Wednesday, May 21, 2008

Are the Art Colleges and institutes in India playing a very active role in the evolution of Indian Art? Has there been any change in their approach to pedagogy since their inceptions in the past 100 years or so? And in the present phase of globalization how far are our art colleges coping with the changes that are taking place in the art world?

Art institutes in India have always followed rather than lead the art movements in India. At a time when artists like Abanindranath Tagore and Nandlal Bose were trying to find a nationalistic Indian idiom of art, the Government College of Art and Craft in Calcutta offered no courses in such matters. The emphasis at the college was on teaching students the basics of realistic oil works. The JJ School of art, which was established in 1857 (the year of India’s first revolt for independence) had also not incorporated any course on Indian Art.
Ramkinker Baij (left) one of India's best known enfant terrible had almost no formal training.

Most of the doyens of those days had expressed how stifled they felt in the art- colleges. This includes Ramkinker Baij, perhaps the most avant-garde of artists of the Bengal School. Baij never completed his training at Kalabhavan and decided to chart his own course independently outside the influence of art institutes. Like him, some of India’s best known names had almost no training from art-schools. This include Ravindranath Tagore, Amrita Shergil and Gaganendranath Tagore.

The situation hardly improved in the post independence era. Artists like Akbar Padamsee who had studied art at Bombay’s JJ School of Art had went on record stating that they learnt nothing there. Francis Newton Souza had left the same School in the first year rebelling against the mediocrity of the faculty and decided to practice art on his own. MF Hussain also never went to any art-school. Yet these artists are today the best known Contemporary Indian artists.

The problem with Indian art colleges or institutes is that they are mostly run by bureaucrats with almost no knowledge of art, inclination or motivation. And panel of artists are chosen not on the basis of qualities but on the strength of their lobbying powers with the bureaucrats.

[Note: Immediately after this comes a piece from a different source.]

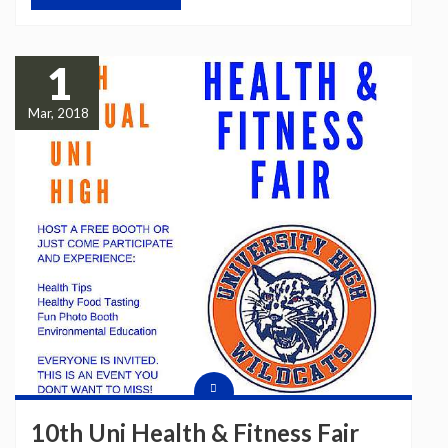
1
Mar, 2018
10th Uni Health & Fitness Fair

The system in the west is much different where art-institutes work autonomously, often enjoying freedom to introduce new courses and ideas in training.
Amrita Shergill, Rabindranath Tagore, Francis Newton Souza, Maqbool Fida Hussain. Is it not interesting that the best of Indian art came from such artists who never went to any art school.
Another problem is that in India most art colleges are detached from other courses. Thus a student of art cannot take subjects of economics, or physics for study and similarly students who are doing Bachelor’s courses in others subjects cannot take a course in art. In USA art-colleges are part of regular education academies and art students get the opportunity to get exposed to ideas from various fields.

Bose Krishnamachri's new style of art

In the post-liberalization Indian art, we are seeing the influence of digital imaging in the art of Chintan Upadhyay, or optical illusions in the art of Bose Krishnamachari, or the ideas taken from the field of geopolitics in the art of Devajyoti Ray and Atul Dodiya. But these varied ideas are not found in the courses of art colleges. No wonder we find people from fields like economics, medicine and science making better artists these days than students of art colleges.

A concerted effort on the part of the academicians, artists and administrators is required to introduce wide based syllabus in the art colleges and to introduce a synergy amongst various subjects and education institutes.